The posters deserve their own close-up view:
On that wall, you'll see a vintage Porsche ad, a baseball poster, a photo of an old horse and carriage, and another baseball picture. It's classic Jerry — it turns out that even on the fourth wall, his passion for baseball and cars is fierce.
But that's not all. Another picture from the same photo shoot shows Jerry's apartment in a new way:
This wall illustrates Jerry's consistency: more baseball and Porsches (this time, he celebrates the 356 West Coast Holiday). Unfortunately the book titles are unreadable, but look in the upper right corner:
We may have just gotten a peek at the childhood of Jerry Seinfeld, the character. Is that his Little League team above? Is George Costanza somewhere in that picture? We may never know, and therein lies the mystery.

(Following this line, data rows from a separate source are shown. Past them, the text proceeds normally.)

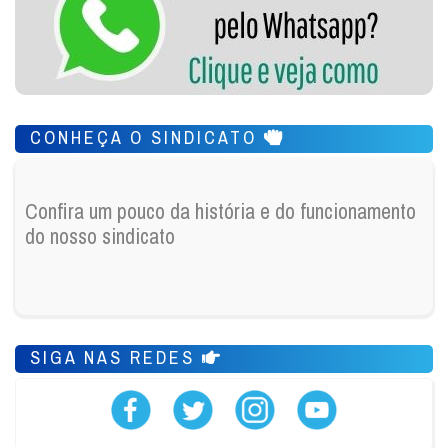
CONHEÇA O SINDICATO
Confira um pouco da história e do funcionamento
do nosso sindicato
SIGA NAS REDES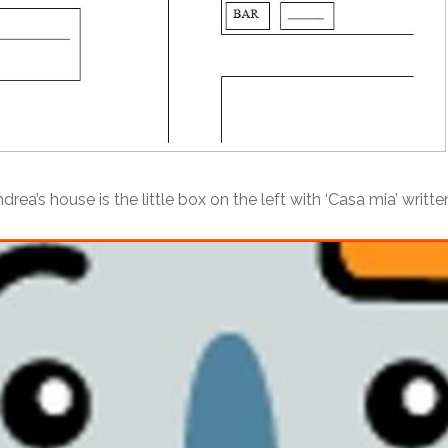
ea’s house is the little box on the left with ‘Casa mia’ written 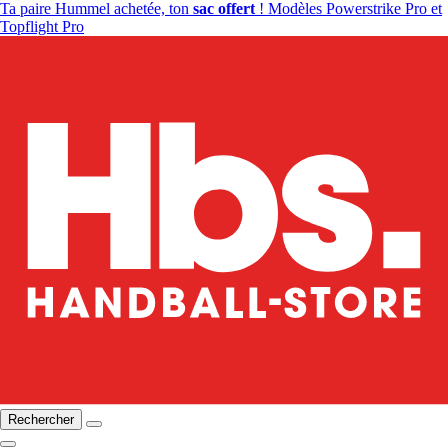
Ta paire Hummel achetée, ton
sac offert
! Modèles Powerstrike Pro et
Topflight Pro
Rechercher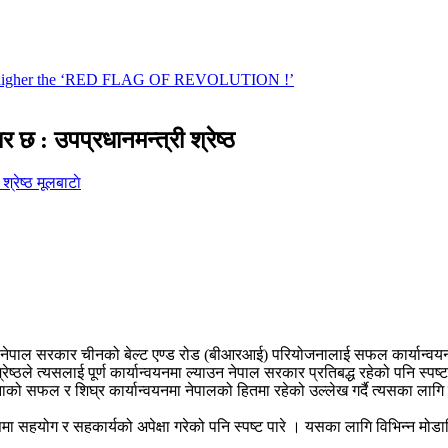
छ : उपप्रधानमन्त्री श्रेष्ठ
मूलबाटाे
ष्ठले नेपाल सरकार चीनको बेल्ट एण्ड रोड (बीआरआई) परियोजनालाई सफल कार्यान्वय
्रेष्ठले त्यसलाई पूर्ण कार्यान्वयनमा ल्याउन नेपाल सरकार प्रतिबद्ध रहेको पनि स
नाको सफल र शिघ्र कार्यान्वयनमा नेपालको हितमा रहेको उल्लेख गर्दै त्यसका लाग
कासमा सहयोग र सहकार्यको अपेक्षा गरेको पनि स्पष्ट पारे । यसका लागि विभिन्न 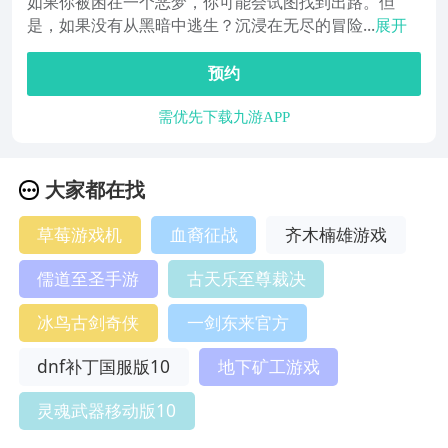
如果你被困在一个恶梦，你可能会试图找到出路。但
是，如果没有从黑暗中逃生？沉浸在无尽的冒险...
展开
预约
需优先下载九游APP
大家都在找
草莓游戏机
血裔征战
齐木楠雄游戏
儒道至圣手游
古天乐至尊裁决
冰鸟古剑奇侠
一剑东来官方
dnf补丁国服版10
地下矿工游戏
灵魂武器移动版10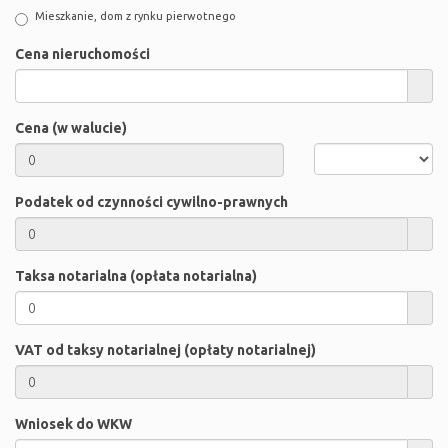
Mieszkanie, dom z rynku pierwotnego
Cena nieruchomości
Cena (w walucie)
Podatek od czynności cywilno-prawnych
Taksa notarialna (opłata notarialna)
VAT od taksy notarialnej (opłaty notarialnej)
Wniosek do WKW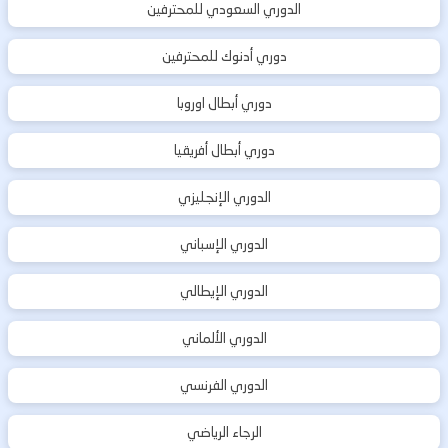
الدوري السعودي للمحترفين
دوري أدنوك للمحترفين
دوري أبطال اوروبا
دوري أبطال أفريقيا
الدوري الإنجليزي
الدوري الإسباني
الدوري الإيطالي
الدوري الألماني
الدوري الفرنسي
الرجاء الرياضي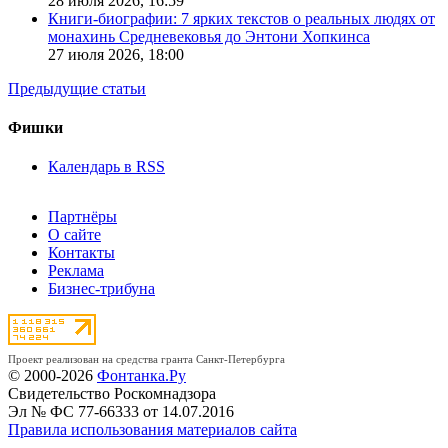
28 июля 2026,
16:59
Книги-биографии: 7 ярких текстов о реальных людях от
монахинь Средневековья до Энтони Хопкинса
27 июля 2026,
18:00
Предыдущие статьи
Фишки
Календарь в RSS
Партнёры
О сайте
Контакты
Реклама
Бизнес-трибуна
Проект реализован на средства гранта Санкт-Петербурга
© 2000-2026
Фонтанка.Ру
Свидетельство Роскомнадзора
Эл № ФС 77-66333 от 14.07.2016
Правила использования материалов сайта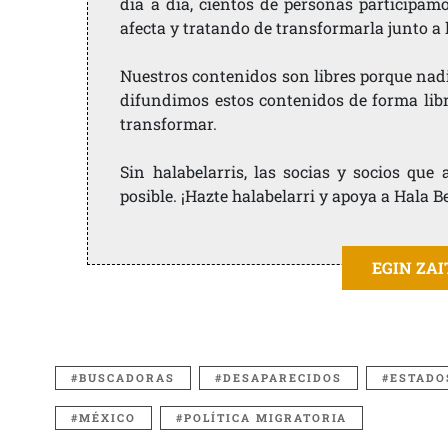
día a día, cientos de personas participam
afecta y tratando de transformarla junto a
Nuestros contenidos son libres porque nad
difundimos estos contenidos de forma libre
transformar.
Sin halabelarris, las socias y socios qu
posible. ¡Hazte halabelarri y apoya a Hala B
EGIN ZA
BUSCADORAS
DESAPARECIDOS
ESTADO
MÉXICO
POLÍTICA MIGRATORIA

If this rare glimpse into the secret world of Seinfeld has inspired you to learn more, credit set designer Thomas E. Azzari, who created the version of the apartment we know today. You can watch an extensive interview with him here.
But even if that's the end of your exploration of Jerry's apartment, don't forget what you saw today. And don't let anyone — anyone — tell you this was a show about nothing. These walls prove there was more to Seinfeld than we ever knew.
Updated: Thanks to a reader who helped identify Jerry's champagne.